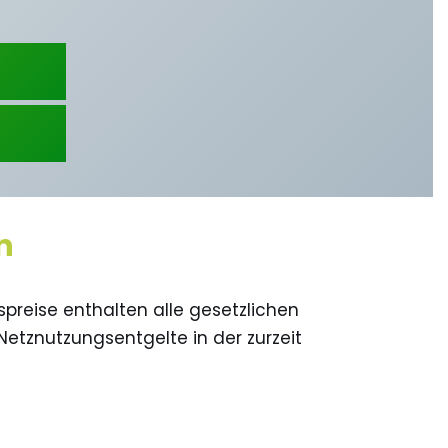
n
preise enthalten alle gesetzlichen
tznutzungsentgelte in der zurzeit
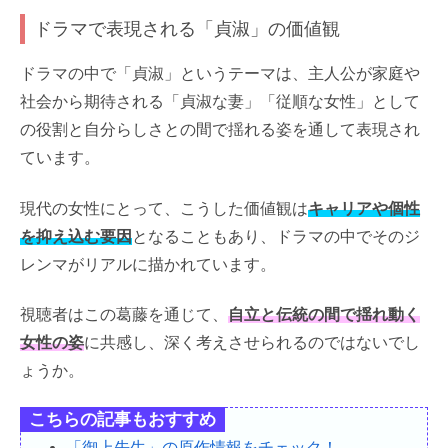
ドラマで表現される「貞淑」の価値観
ドラマの中で「貞淑」というテーマは、主人公が家庭や
社会から期待される「貞淑な妻」「従順な女性」として
の役割と自分らしさとの間で揺れる姿を通して表現され
ています。
現代の女性にとって、こうした価値観は
キャリアや個性
を抑え込む要因
となることもあり、ドラマの中でそのジ
レンマがリアルに描かれています。
視聴者はこの葛藤を通じて、
自立と伝統の間で揺れ動く
女性の姿
に共感し、深く考えさせられるのではないでし
ょうか。
こちらの記事もおすすめ
「御上先生」の原作情報をチェック！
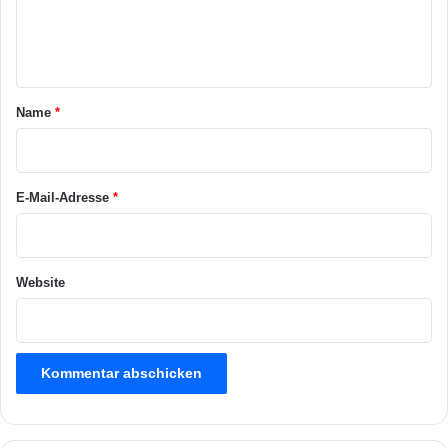
e
n
t
a
Name
*
r
*
E-Mail-Adresse
*
Website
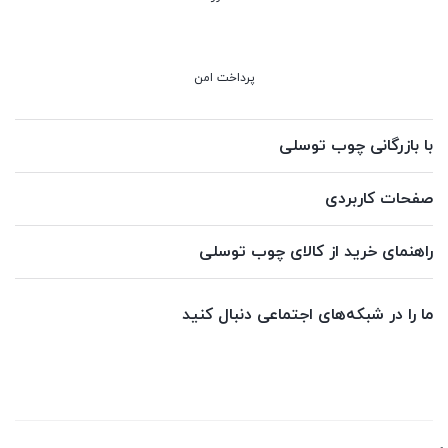
پرداخت امن
با بازرگانی چوب توسلی
صفحات کاربردی
راهنمای خرید از کالای چوب توسلی
ما را در شبکه‌های اجتماعی دنبال کنید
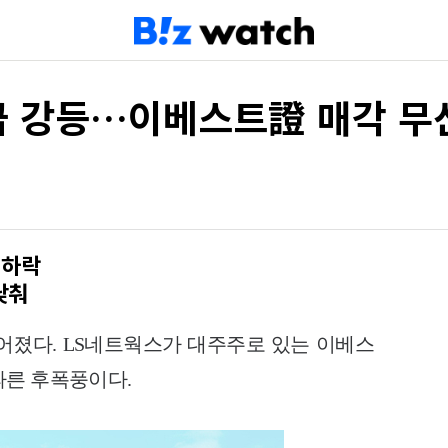
급 강등…이베스트證 매각 무
 하락
낮춰
떨어졌다. LS네트웍스가 대주주로 있는 이베스
따른 후폭풍이다.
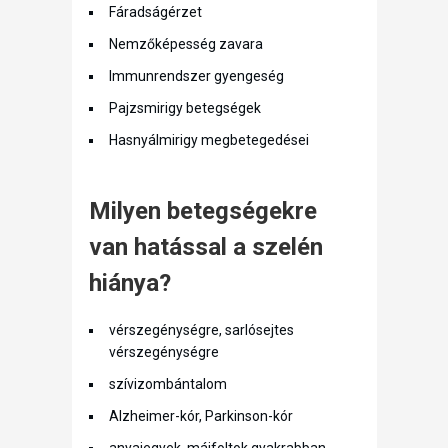
Fáradságérzet
Nemzőképesség zavara
Immunrendszer gyengeség
Pajzsmirigy betegségek
Hasnyálmirigy megbetegedései
Milyen betegségekre
van hatással a szelén
hiánya?
vérszegénységre, sarlósejtes
vérszegénységre
szívizombántalom
Alzheimer-kór, Parkinson-kór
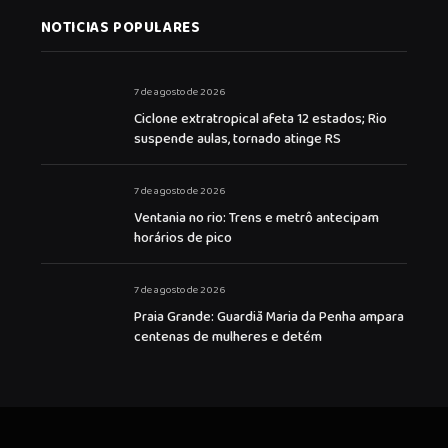
NOTICIAS POPULARES
7 de agosto de 2026
Ciclone extratropical afeta 12 estados; Rio
suspende aulas, tornado atinge RS
7 de agosto de 2026
Ventania no rio: Trens e metrô antecipam
horários de pico
7 de agosto de 2026
Praia Grande: Guardiã Maria da Penha ampara
centenas de mulheres e detém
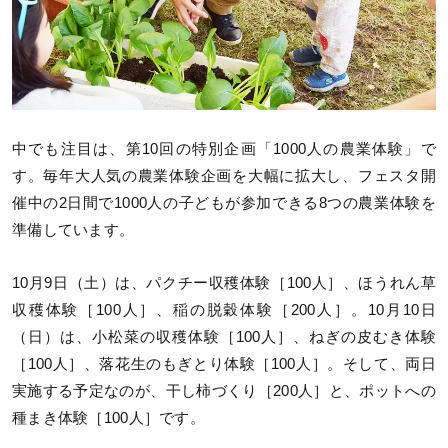
中でも注目は、第10回の特別企画「1000人の農業体験」で
す。毎年大人気の農業体験企画を大幅に拡大し、フェスタ開
催中の2日間で1000人の子どもが参加できる8つの農業体験を
準備しています。
10月9日（土）は、パクチー収穫体験［100人］、ほうれん草
収穫体験［100人］、稲の脱穀体験［200人］。10月10日
（日）は、小松菜の収穫体験［100人］、ねぎの皮むき体験
［100人］、落花生のもぎとり体験［100人］。そして、両日
実施する予定なのが、干し柿づくり［200人］と、ポットへの
種まき体験［100人］です。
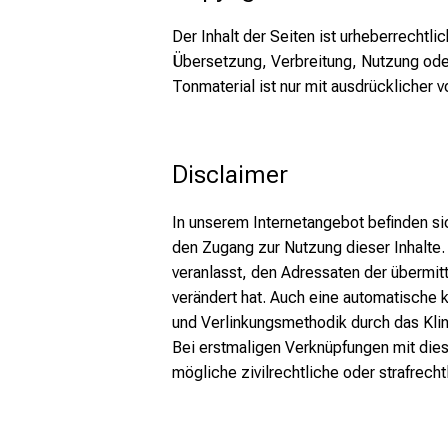
Der Inhalt der Seiten ist urheberrechtli
Übersetzung, Verbreitung, Nutzung oder
Tonmaterial ist nur mit ausdrücklicher vo
Disclaimer
In unserem Internetangebot befinden si
den Zugang zur Nutzung dieser Inhalte. F
veranlasst, den Adressaten der übermitt
verändert hat. Auch eine automatische 
und Verlinkungsmethodik durch das Klini
Bei erstmaligen Verknüpfungen mit dies
mögliche zivilrechtliche oder strafrech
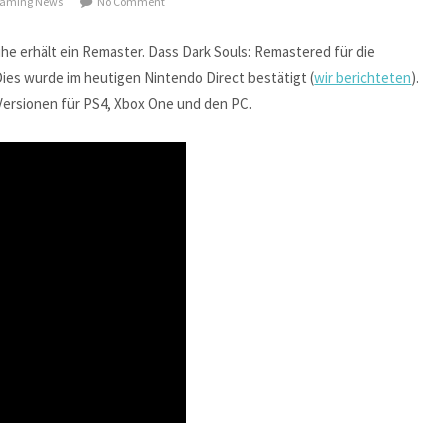
aming News
No Comment
 Reihe erhält ein Remaster. Dass Dark Souls: Remastered für die
Dies wurde im heutigen Nintendo Direct bestätigt (
wir berichteten
).
ersionen für PS4, Xbox One und den PC.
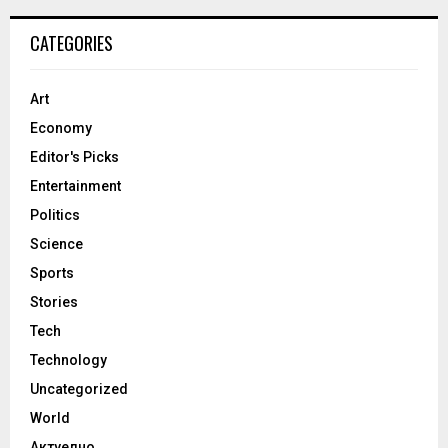
CATEGORIES
Art
Economy
Editor's Picks
Entertainment
Politics
Science
Sports
Stories
Tech
Technology
Uncategorized
World
Актуелно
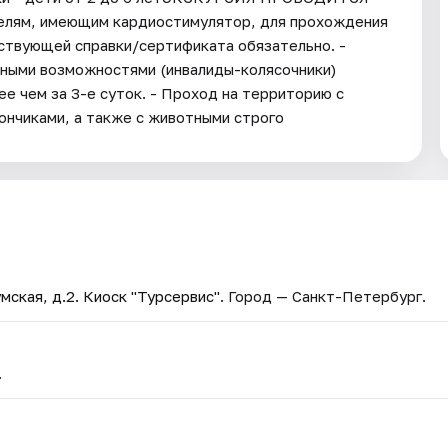
ям, имеющим кардиостимулятор, для прохождения
ствующей справки/сертификата обязательно. -
нными возможностями (инвалиды-колясочники)
ее чем за 3-е суток. - Проход на территорию с
ончиками, а также с животными строго
мская, д.2. Киоск "Турсервис"
. Город — Санкт-Петербург.
.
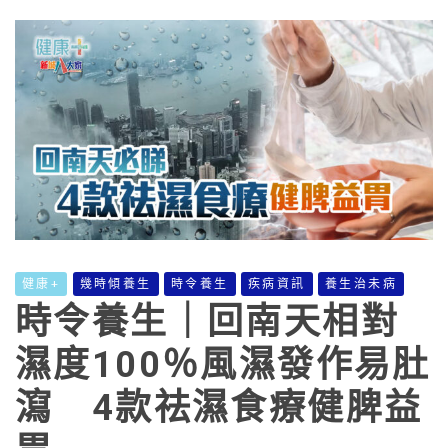
健康+
幾時傾養生
時令養生
疾病資訊
養生治未病
時令養生｜回南天相對
濕度100％風濕發作易肚
瀉 4款祛濕食療健脾益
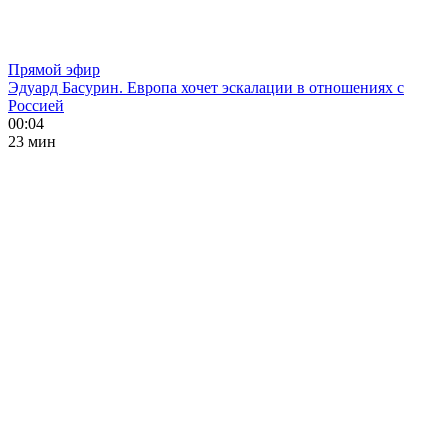
Прямой эфир
Эдуард Басурин. Европа хочет эскалации в отношениях с
Россией
00:04
23 мин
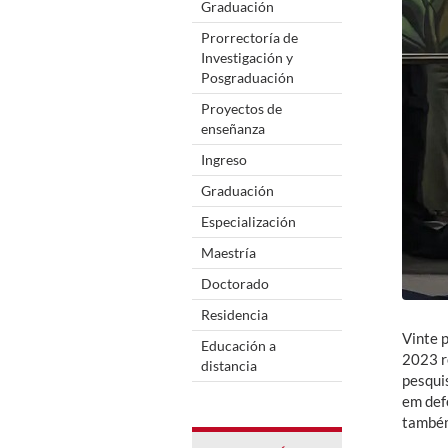
Graduación
Prorrectoría de
Investigación y
Posgraduación
Proyectos de
enseñanza
Ingreso
Graduación
Especialización
Maestría
Doctorado
Residencia
Vinte 
Educación a
2023 r
distancia
pesqui
em def
também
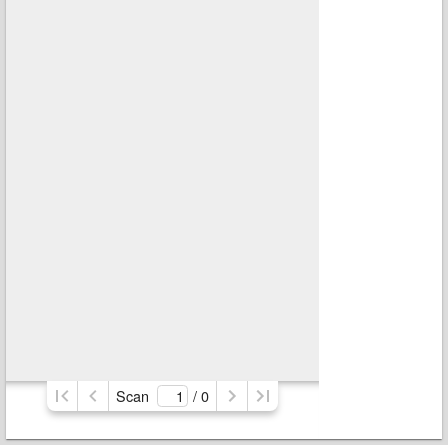
Scan
/ 
0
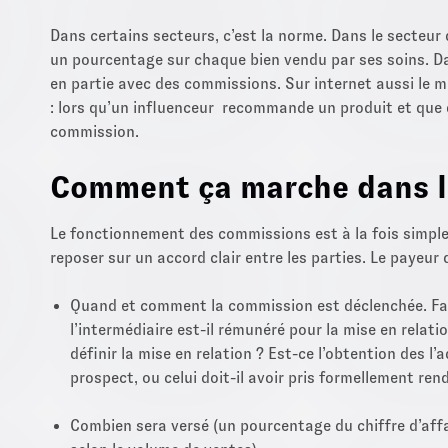
Dans certains secteurs, c’est la norme. Dans le secteur 
un pourcentage sur chaque bien vendu par ses soins. 
en partie avec des commissions. Sur internet aussi le m
: lors qu’un influenceur recommande un produit et que qu
commission.
Comment ça marche dans la
Le fonctionnement des commissions est à la fois simple e
reposer sur un accord clair entre les parties. Le payeur
Quand et comment la commission est déclenchée. Faut-
l’intermédiaire est-il rémunéré pour la mise en rel
définir la mise en relation ? Est-ce l’obtention des 
prospect, ou celui doit-il avoir pris formellement r
Combien sera versé (un pourcentage du chiffre d’affa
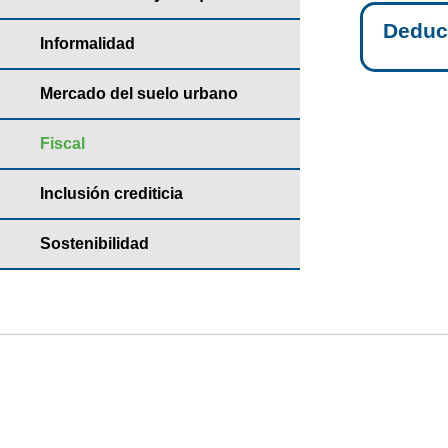
Deduc
Informalidad
Mercado del suelo urbano
Fiscal
Inclusión crediticia
Sostenibilidad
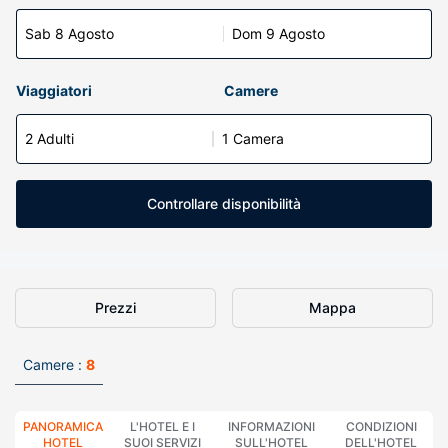
Sab 8 Agosto
Dom 9 Agosto
Viaggiatori
Camere
2 Adulti
1 Camera
Controllare disponibilità
Prezzi
Mappa
Camere :
8
PANORAMICA
L'HOTEL E I
INFORMAZIONI
CONDIZIONI
HOTEL
SUOI SERVIZI
SULL'HOTEL
DELL'HOTEL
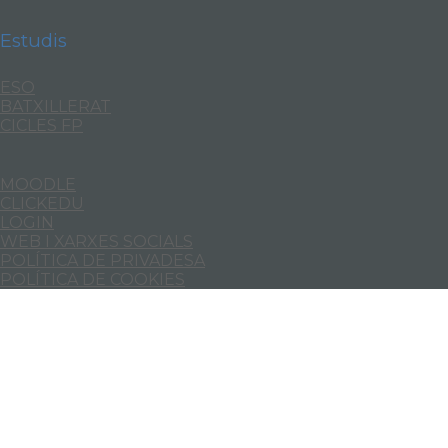
Estudis
ESO
BATXILLERAT
CICLES FP
MOODLE
CLICKEDU
LOGIN
WEB I XARXES SOCIALS
POLÍTICA DE PRIVADESA
POLÍTICA DE COOKIES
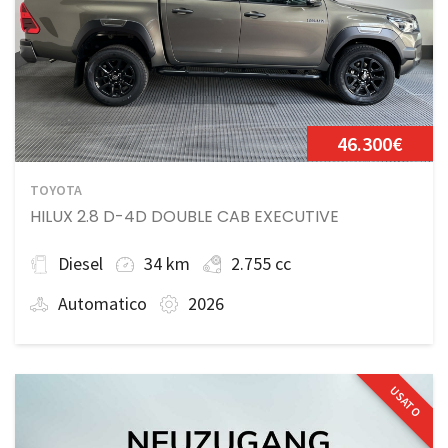
46.300€
TOYOTA
HILUX 2.8 D-4D DOUBLE CAB EXECUTIVE
Diesel
34 km
2.755 cc
Automatico
2026
USATO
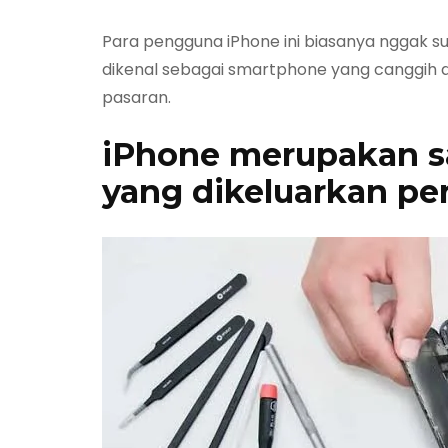
Para pengguna iPhone ini biasanya nggak 
dikenal sebagai smartphone yang canggih d
pasaran.
iPhone merupakan sa
yang dikeluarkan pe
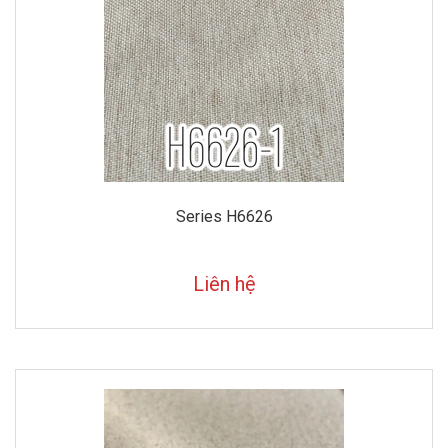
Series H6626
Liên hệ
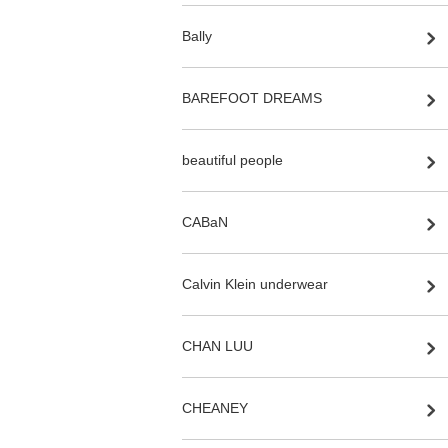
Bally
BAREFOOT DREAMS
beautiful people
CABaN
Calvin Klein underwear
CHAN LUU
CHEANEY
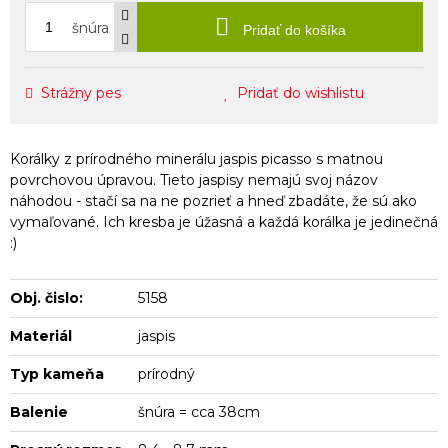
šnúra
Pridať do košíka
Strážny pes
Pridať do wishlistu
Korálky z prírodného minerálu jaspis picasso s matnou
povrchovou úpravou. Tieto jaspisy nemajú svoj názov
náhodou - stačí sa na ne pozrieť a hneď zbadáte, že sú ako
vymaľované. Ich kresba je úžasná a každá korálka je jedinečná
:)
Obj. čislo:
5158
Materiál
jaspis
Typ kameňa
prírodný
Balenie
šnúra = cca 38cm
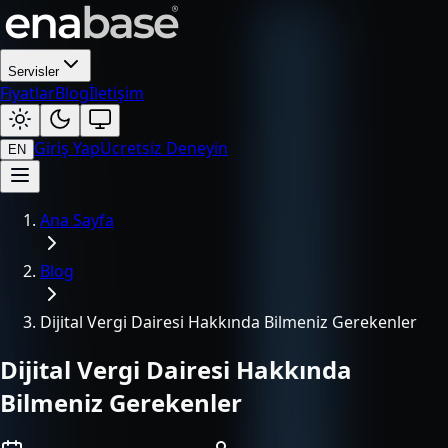
Servisler
Fiyatlar
Blog
İletişim
Giriş Yap
Ücretsiz Deneyin
EN
Ana Sayfa
Blog
Dijital Vergi Dairesi Hakkında Bilmeniz Gerekenler
Dijital Vergi Dairesi Hakkında
Bilmeniz Gerekenler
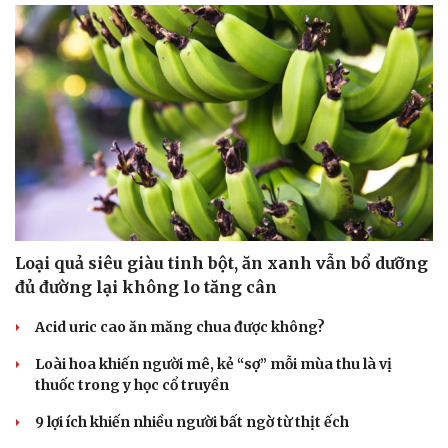
Hạt giống tâm hồn
Loại quả siêu giàu tinh bột, ăn xanh vẫn bổ dưỡng
đủ đường lại không lo tăng cân
Acid uric cao ăn măng chua được không?
Loài hoa khiến người mê, kẻ “sợ” mỗi mùa thu là vị
thuốc trong y học cổ truyền
9 lợi ích khiến nhiều người bất ngờ từ thịt ếch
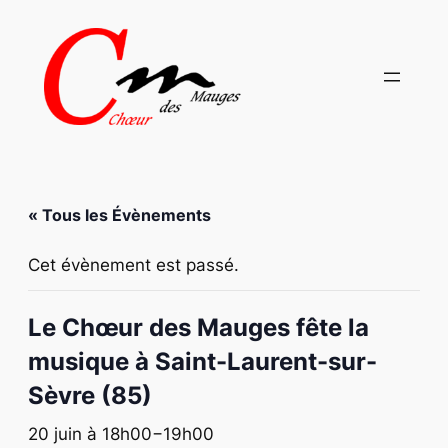
« Tous les Évènements
Cet évènement est passé.
Le Chœur des Mauges fête la
musique à Saint-Laurent-sur-
Sèvre (85)
20 juin à 18h00
−
19h00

■ **WORK REQUEST**: In the entries above, locate every line with the word "khiến" and copy it.

■ **TASK OUTPUT**:
Loài hoa khiến người mê, kẻ “sợ” mỗi mùa thu là vị
9 lợi ích khiến nhiều người bất ngờ từ thịt ếch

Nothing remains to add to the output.